INSTRUCTION: Identify each line in the data below that contains the word "trabajo", and copy those lines in the order they appear.

EXERCISE INPUTS:
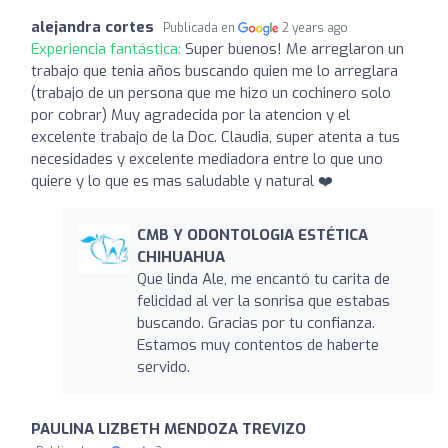
alejandra cortes
Publicada en
2 years ago
Experiencia fantástica:
Super buenos! Me arreglaron un
trabajo que tenia años buscando quien me lo arreglara
(trabajo de un persona que me hizo un cochinero solo
por cobrar) Muy agradecida por la atencion y el
excelente trabajo de la Doc. Claudia, super atenta a tus
necesidades y excelente mediadora entre lo que uno
quiere y lo que es mas saludable y natural ❤️
CMB Y ODONTOLOGIA ESTÉTICA
CHIHUAHUA
Que linda Ale, me encantó tu carita de
felicidad al ver la sonrisa que estabas
buscando. Gracias por tu confianza.
Estamos muy contentos de haberte
servido.
PAULINA LIZBETH MENDOZA TREVIZO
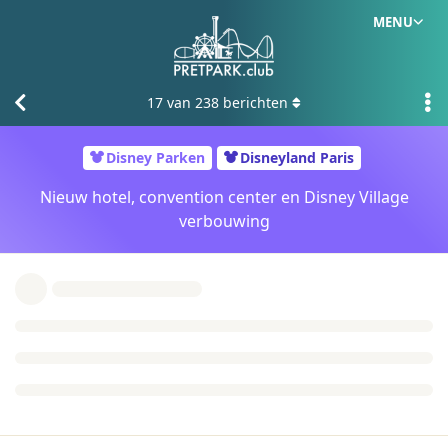
MENU
17
van
238
berichten
Disney Parken
Disneyland Paris
Nieuw hotel, convention center en Disney Village
verbouwing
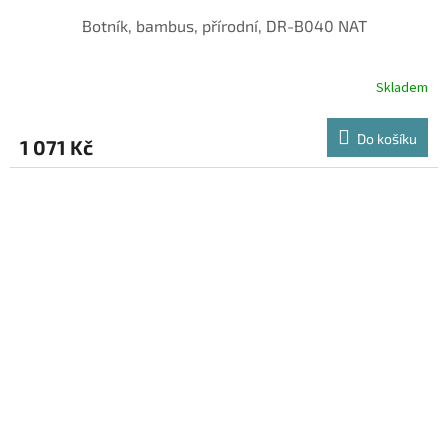
Botník, bambus, přírodní, DR-B040 NAT
Skladem
Do košíku
1 071 Kč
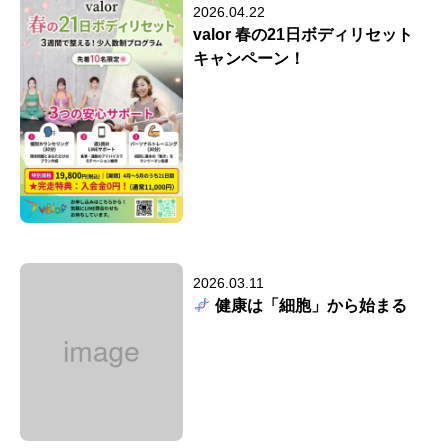
2026.04.22
valor 春の21日ボディリセット
キャンペーン！
2026.03.11
健康は「細胞」から始まる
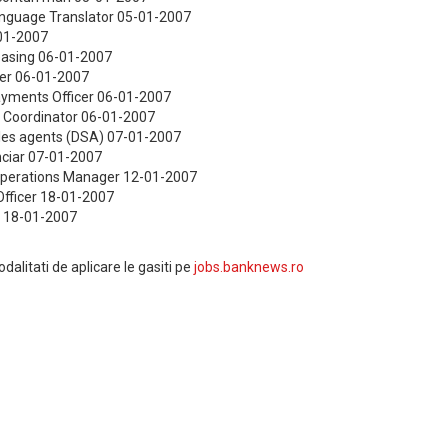
anguage Translator 05-01-2007
-01-2007
Leasing 06-01-2007
er 06-01-2007
yments Officer 06-01-2007
 Coordinator 06-01-2007
sales agents (DSA) 07-01-2007
nciar 07-01-2007
Operations Manager 12-01-2007
Officer 18-01-2007
s 18-01-2007
odalitati de aplicare le gasiti pe
jobs.banknews.ro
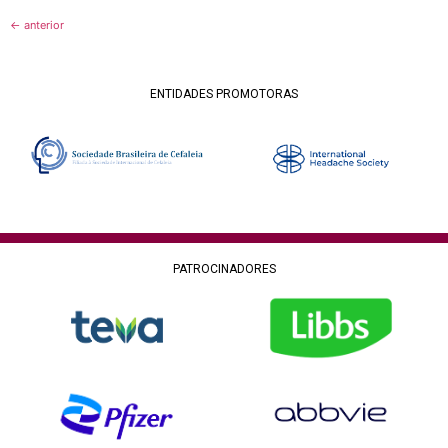
←
anterior
ENTIDADES PROMOTORAS
PATROCINADORES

RESULT OF THIS EXERCISE:
trabajo que tenia años buscando quien me lo arreglara
(trabajo de un persona que me hizo un cochinero solo
excelente trabajo de la Doc. Claudia, super atenta a tus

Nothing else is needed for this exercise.